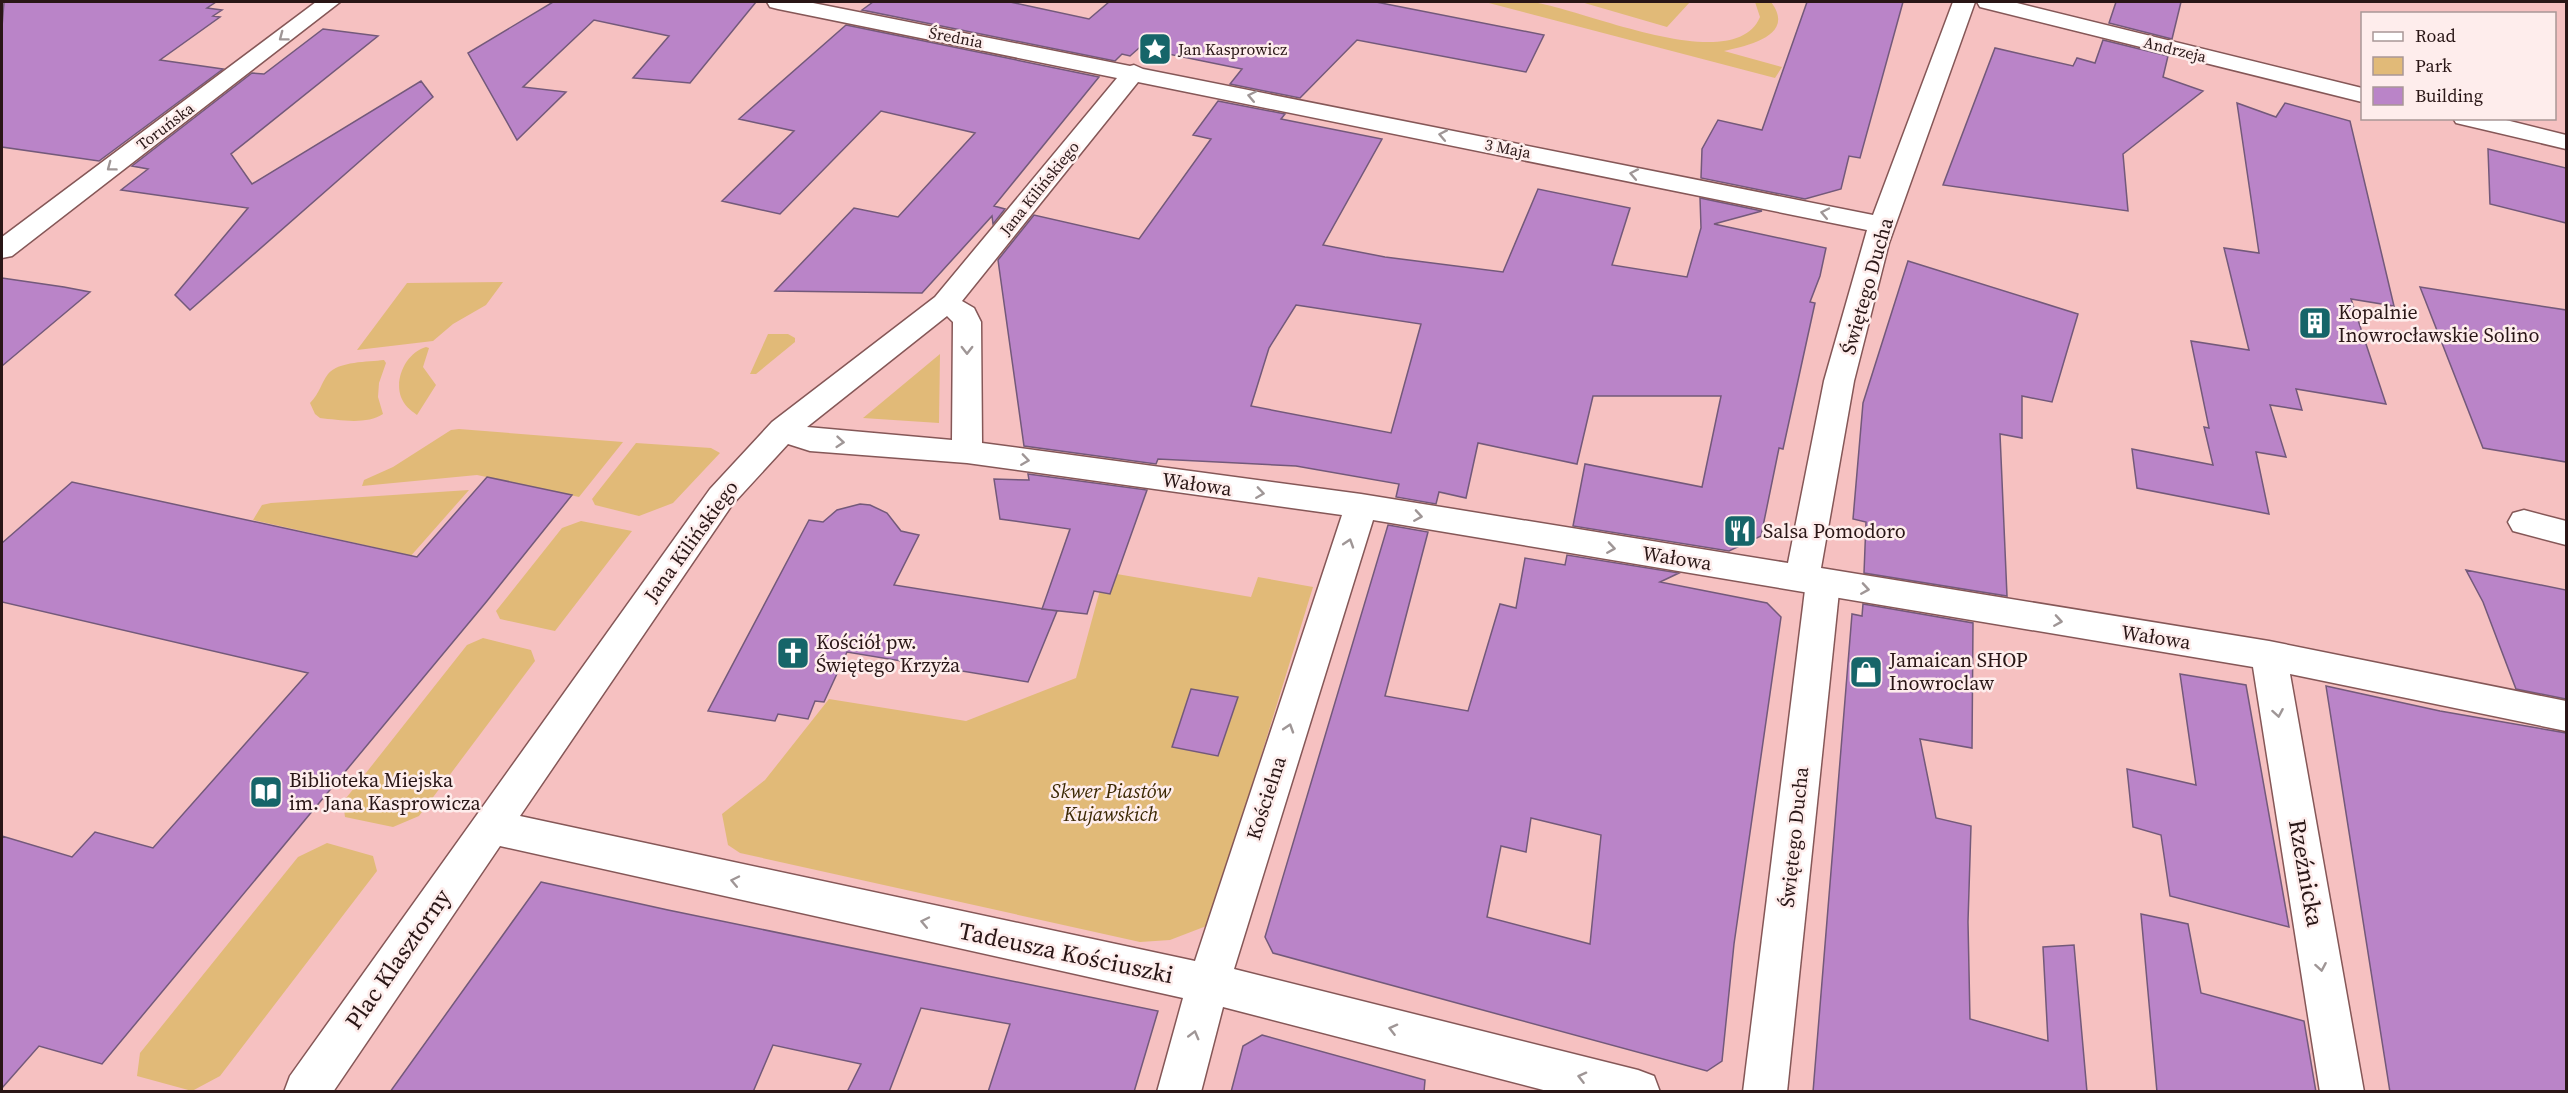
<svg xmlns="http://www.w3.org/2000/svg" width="2568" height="1093" font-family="'Source Serif 4',serif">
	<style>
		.green { fill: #e1ba78 }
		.building { fill: #ba84c8; stroke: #73597a; stroke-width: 1.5; fill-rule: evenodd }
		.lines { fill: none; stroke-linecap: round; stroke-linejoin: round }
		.pedestrian-casing { stroke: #855757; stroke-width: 3 }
		.minor-casing { stroke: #855757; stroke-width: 3 }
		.tertiary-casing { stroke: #855757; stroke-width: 3 }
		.pedestrian { fill: #fff; fill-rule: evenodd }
		.minor { fill: #fff; fill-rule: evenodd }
		.tertiary { fill: #fff; fill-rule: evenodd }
		.oneway { stroke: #9f9696 }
		.labels { text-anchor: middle; stroke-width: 5; stroke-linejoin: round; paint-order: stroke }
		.far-street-label { font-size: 16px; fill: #291616; stroke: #feedec }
		.far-poi-label { font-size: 16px; fill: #291616; stroke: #feedec; text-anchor: start }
		.street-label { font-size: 20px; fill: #291616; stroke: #feedec }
		.poi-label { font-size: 20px; fill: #291616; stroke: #feedec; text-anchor: start }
		.park-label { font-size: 20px; font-style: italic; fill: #3b2803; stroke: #feedec }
		.near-street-label { font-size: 24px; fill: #291616; stroke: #feedec }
	</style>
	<rect width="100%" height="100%" fill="#f6c1c1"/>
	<path class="green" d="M1485,2C1500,1 1516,0 1531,2C1579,7 1734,79 1760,17L1755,2H1771C1797,36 1746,46 1724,51L1782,67L1775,78Z
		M1581,2H1690L1667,27Z
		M503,282L486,305L453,324L433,341L357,350L407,283Z
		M768,334H788L795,338V342L756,374H750Z
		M426,347L429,348L423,367L436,385L417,415C410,410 404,405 401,397C394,378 407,352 426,347Z
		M940,354L939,423L863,418Z
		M384,360L386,363L379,383L378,397L383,414C367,425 339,420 320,418L315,414L310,403C320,393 321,383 328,374C339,361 368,362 384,360Z
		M459,429L623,442L579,497L477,475L362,486L364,480L393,467L451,430Z
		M636,443L711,448L720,453L673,503L639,516L595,505L592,499Z
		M469,490L379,592L378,548L253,520L262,505L271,503Z
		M581,521L632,531L555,631L500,619L496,611L562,528Z
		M1105,572L1251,597L1258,577L1313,587L1209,925L1170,940L1140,942L740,853L728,845L722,814L765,780L829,699L966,721L1076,678Z
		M483,638L531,650L535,661L419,816L393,827L345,817L343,802L467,645Z
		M327,843L373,856L377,871L220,1076L192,1091L137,1076L140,1053L298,857Z"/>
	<path class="building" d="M4,2H216L207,8L222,10L213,16L220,17L160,60L223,69L99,161L2,147V27Z
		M553,2H756L690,83L633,78L669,36L594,20L523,87L566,92L517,140L468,53Z
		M873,2H1010L1089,19L1109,2H1376L1544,35L1526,72L1357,40L1300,98L1230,84L1242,69L1139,48L1130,56L1122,54L1115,61L862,10Z
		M1807,2H1903L1860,158L1849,156L1841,189L1805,199L1701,178L1702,149L1718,120L1762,130Z
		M2116,2H2181L2172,39L2109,23Z
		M846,25L1099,77L994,206L1005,209L993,224L992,216L922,293L775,291L854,208L898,217L975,133L881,111L780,214L722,201L794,131L739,119Z
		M323,29L378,36L231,154L252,184L421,81L433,97L190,310L175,295L248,208L121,190L148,169L132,166L252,73L264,74Z
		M2103,40L2168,56L2163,77L2203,91L2123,154L2128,211L1943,185L1995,48L2073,66L2077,58L2095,63Z
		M1218,101L1285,114L1281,119L1382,139L1323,245L1385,257L1503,272L1538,189L1630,208L1612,265L1687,277L1701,228L1700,198L1762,211L1714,224L1826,248L1820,276L1810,302L1815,303L1783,449L1779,448L1761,536L1729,551L1573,526L1585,464L1702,487L1721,396H1593L1577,464L1478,443L1466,498L1439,492L1436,504L1396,497L1399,484L1296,466L1158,459L1156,464L1024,446L998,260L1034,215L1139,239L1211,139L1193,135ZM1296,305L1421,324L1391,433L1251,406L1269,348Z
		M2237,103L2276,117L2285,103L2350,121L2394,306L2351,299L2386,404L2296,389L2302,410L2270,405L2286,457L2256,452L2269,514L2137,488L2132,449L2213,465L2204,427L2209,428L2191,341L2249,350L2224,248L2259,253Z
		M2488,149L2566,168V223L2490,204Z
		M1908,261L2078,314L2052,402L2022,396V438L2000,434L2007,596L1864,573L1866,522L1853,519L1863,403Z
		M2,278L64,287L90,292L2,366Z
		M2420,287L2566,310V462L2483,448Z
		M1028,474L1147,490L1110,594L1094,591L1087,614L1042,609L1070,529L1000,519L994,479L1029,480Z
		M487,477L572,495L487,601L102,1064L39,1046L2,1088V836L72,857L95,832L153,848L308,673L2,602V543L72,482L417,557Z
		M860,504L870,505L887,513L901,531L919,535L894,585L1057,611L1028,682L847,652L824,702L815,701L808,719L778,714L775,721L708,711L809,520L823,522L837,510Z
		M1388,525L1428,532L1385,696L1468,711L1500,604L1516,608L1525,558L1565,565L1567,555L1679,573L1660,582L1767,603L1781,617L1734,944L1722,1061L1707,1071L1273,953L1265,937ZM1531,818L1601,835L1590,944L1487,917L1501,846L1526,852Z
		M2466,570L2566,590V699L2516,689L2483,602Z
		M1863,604L1973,623L1972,748L1920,739L1936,818L1971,826L1968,922L1970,1019L2048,1041L2043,947L2074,945L2087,1092H1813L1852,614L1862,616Z
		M2180,674L2246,685L2289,927L2170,896L2161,835L2133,827L2127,769L2196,785Z
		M2326,686L2440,711L2566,733V1092H2390Z
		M1191,689L1238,697L1218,756L1172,747Z
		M541,882L668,910L1158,1011L1134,1092H988L1010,1024L921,1008L889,1092H847L861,1064L773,1045L753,1092H390Z
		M2141,914L2188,924L2201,993L2304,1021L2316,1092H2157Z
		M1262,1035L1425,1080L1424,1092H1231L1243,1046Z"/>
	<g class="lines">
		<defs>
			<path id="pedestrian" d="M1823,569L1835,573L1840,582L1787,1092H1743L1806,582L1811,573Z"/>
			<path id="minor" d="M316,2H340L12,256L2,258V237Z
				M767,2H808L1130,66L1134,65L1143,69L1873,215L1953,2H1975L1889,243L1854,381L1821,568L2269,641L2566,701V731L2290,674L2364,1092H2320L2253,667L1373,520L1234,969L1638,1070L1654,1076L1660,1092H1551L1223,1007L1201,1092H1157L1183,998L500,846L333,1092H284L290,1076L710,489L772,422L935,297L1117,78L778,9L770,7ZM1138,82L1867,230L1824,381L1788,563L1361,494L982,443L981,322L974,308L962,301ZM947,316L953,322L952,440L807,427ZM788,444L810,451L967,463L1342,515L1195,961L520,816L732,505Z
				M2524,510L2566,521V545L2513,531L2508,522L2513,513Z"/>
			<path id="tertiary" d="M1977,2H2013L2362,88V102L1980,7Z
				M2453,118H2498L2566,135V149L2456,123Z"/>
		</defs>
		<use href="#pedestrian" class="pedestrian-casing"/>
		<use href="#minor" class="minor-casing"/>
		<use href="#tertiary" class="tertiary-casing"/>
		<use href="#pedestrian" class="pedestrian"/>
		<use href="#minor" class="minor"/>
		<use href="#tertiary" class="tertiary"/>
	</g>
	<defs><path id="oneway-chevron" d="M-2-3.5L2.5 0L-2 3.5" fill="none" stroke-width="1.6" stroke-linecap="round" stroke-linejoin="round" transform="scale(1.5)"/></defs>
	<g class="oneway">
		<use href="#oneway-chevron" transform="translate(283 37) rotate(143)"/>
		<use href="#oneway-chevron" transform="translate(1252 96) rotate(-168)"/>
		<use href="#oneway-chevron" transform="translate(1443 135) rotate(-169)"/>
		<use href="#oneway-chevron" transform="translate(111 167) rotate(143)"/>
		<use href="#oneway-chevron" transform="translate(1634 174) rotate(-169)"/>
		<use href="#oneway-chevron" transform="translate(1825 213) rotate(-168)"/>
		<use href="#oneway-chevron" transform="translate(967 350) rotate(90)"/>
		<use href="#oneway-chevron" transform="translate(840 442) rotate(5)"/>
		<use href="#oneway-chevron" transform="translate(1025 460) rotate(8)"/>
		<use href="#oneway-chevron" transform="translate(1260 493) rotate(8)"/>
		<use href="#oneway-chevron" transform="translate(1418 516) rotate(9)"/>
		<use href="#oneway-chevron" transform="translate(1349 543) rotate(-72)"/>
		<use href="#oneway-chevron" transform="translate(1611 548) rotate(9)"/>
		<use href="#oneway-chevron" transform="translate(1865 589) rotate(9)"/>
		<use href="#oneway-chevron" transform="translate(2058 621) rotate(9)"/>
		<use href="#oneway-chevron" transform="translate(2278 713) rotate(80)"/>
		<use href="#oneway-chevron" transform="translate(1289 728) rotate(-72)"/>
		<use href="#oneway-chevron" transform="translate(735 881) rotate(-168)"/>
		<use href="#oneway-chevron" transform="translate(925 922) rotate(-168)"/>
		<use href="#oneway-chevron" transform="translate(2321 967) rotate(80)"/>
		<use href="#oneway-chevron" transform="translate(1393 1029) rotate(-166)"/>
		<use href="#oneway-chevron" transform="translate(1194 1035) rotate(-75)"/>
		<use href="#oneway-chevron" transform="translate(1582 1077) rotate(-166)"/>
	</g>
	<defs>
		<symbol id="sight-square" viewBox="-11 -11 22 22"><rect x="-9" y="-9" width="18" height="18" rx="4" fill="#166569" stroke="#feedec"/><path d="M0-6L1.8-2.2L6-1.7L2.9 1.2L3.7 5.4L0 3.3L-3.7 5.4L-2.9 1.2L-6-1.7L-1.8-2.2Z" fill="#fff"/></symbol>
		<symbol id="building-square" viewBox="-11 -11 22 22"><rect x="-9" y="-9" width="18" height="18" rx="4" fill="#166569" stroke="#feedec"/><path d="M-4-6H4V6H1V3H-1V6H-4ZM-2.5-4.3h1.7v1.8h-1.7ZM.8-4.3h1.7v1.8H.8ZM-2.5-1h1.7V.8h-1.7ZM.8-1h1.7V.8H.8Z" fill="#fff"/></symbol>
		<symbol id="restaurant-square" viewBox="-11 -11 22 22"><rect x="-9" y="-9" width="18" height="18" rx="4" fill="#166569" stroke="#feedec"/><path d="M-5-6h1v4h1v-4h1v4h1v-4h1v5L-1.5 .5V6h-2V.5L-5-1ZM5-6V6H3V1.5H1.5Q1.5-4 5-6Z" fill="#fff"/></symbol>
		<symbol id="church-square" viewBox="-11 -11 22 22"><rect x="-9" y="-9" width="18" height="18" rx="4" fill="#166569" stroke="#feedec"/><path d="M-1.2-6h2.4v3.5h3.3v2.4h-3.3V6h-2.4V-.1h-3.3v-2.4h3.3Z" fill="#fff"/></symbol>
		<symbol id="shop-square" viewBox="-11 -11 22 22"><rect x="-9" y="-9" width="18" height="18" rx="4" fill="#166569" stroke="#feedec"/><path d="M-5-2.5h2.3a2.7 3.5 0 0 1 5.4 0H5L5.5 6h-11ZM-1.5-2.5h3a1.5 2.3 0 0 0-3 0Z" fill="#fff"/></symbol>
		<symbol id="library-square" viewBox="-11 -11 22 22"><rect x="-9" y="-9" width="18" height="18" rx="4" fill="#166569" stroke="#feedec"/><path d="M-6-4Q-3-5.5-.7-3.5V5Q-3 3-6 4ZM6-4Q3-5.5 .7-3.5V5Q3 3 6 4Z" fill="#fff"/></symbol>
	</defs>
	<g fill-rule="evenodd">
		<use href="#sight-square" x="1136" y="30" width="38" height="38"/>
		<use href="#building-square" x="2296" y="304" width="38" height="38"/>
		<use href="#restaurant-square" x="1721" y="512" width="38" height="38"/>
		<use href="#church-square" x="774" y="634" width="38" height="38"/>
		<use href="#shop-square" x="1847" y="653" width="38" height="38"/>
		<use href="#library-square" x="247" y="773" width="38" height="38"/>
	</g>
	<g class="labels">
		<g class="far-street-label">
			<text transform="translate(956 37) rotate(11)" y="6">Średnia</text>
			<text transform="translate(2175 49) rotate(14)" y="6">Andrzeja</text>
			<text transform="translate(165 126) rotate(-37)" y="6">Toruńska</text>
			<text transform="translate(1508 148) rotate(11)" y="6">3 Maja</text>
			<text transform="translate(1039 188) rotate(-51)" y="6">Jana Kilińskiego</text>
		</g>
		<g class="far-poi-label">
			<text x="1178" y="55">Jan Kasprowicz</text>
		</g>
		<g class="street-label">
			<text transform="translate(1867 286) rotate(-74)" y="7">Świętego Ducha</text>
			<text transform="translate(1197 484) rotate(8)" y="7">Wałowa</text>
			<text transform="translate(691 541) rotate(-54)" y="7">Jana Kilińskiego</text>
			<text transform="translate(1677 558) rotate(9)" y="7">Wałowa</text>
			<text transform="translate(2156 637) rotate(9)" y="7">Wałowa</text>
			<text transform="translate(1266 798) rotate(-72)" y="7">Kościelna</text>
			<text transform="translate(1794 837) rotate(-84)" y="7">Świętego Ducha</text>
		</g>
		<g class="poi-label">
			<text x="2338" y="319">Kopalnie<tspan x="2338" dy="23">Inowrocławskie Solino</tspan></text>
			<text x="1763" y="538">Salsa Pomodoro</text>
			<text x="816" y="649">Kościół pw.<tspan x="816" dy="23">Świętego Krzyża</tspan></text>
			<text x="1889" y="667">Jamaican SHOP<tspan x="1889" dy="23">Inowroclaw</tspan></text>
			<text x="289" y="787">Biblioteka Miejska<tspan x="289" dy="23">im. Jana Kasprowicza</tspan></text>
		</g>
		<g class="park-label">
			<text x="1111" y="798">Skwer Piastów<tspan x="1111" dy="23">Kujawskich</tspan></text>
		</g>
		<g class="near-street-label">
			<text transform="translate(2306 873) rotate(80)" y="8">Rzeźnicka</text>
			<text transform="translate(1066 953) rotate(12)" y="8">Tadeusza Kościuszki</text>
			<text transform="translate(398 959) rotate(-55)" y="8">Plac Klasztorny</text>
		</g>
	</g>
	<rect width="2568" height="1093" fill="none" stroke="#291616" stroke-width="6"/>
	<rect x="2361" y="12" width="195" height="108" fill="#feedec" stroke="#a99796" stroke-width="1.5"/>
	<rect x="2373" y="32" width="30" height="9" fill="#ffffff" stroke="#a99796" stroke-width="1.5"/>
	<text x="2415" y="42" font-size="18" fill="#291616">Road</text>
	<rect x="2373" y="57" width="30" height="18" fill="#e1ba78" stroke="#a99796" stroke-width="1.5"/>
	<text x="2415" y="72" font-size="18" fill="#291616">Park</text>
	<rect x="2373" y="87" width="30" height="18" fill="#ba84c8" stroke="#a99796" stroke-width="1.5"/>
	<text x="2415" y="102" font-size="18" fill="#291616">Building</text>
</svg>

------------

WHAT YOU ARE ASKED TO DO>
Take every line from the data that contains the word "lines".

RESULT>
		.lines { fill: none; stroke-linecap: round; stroke-linejoin: round }
	<g class="lines">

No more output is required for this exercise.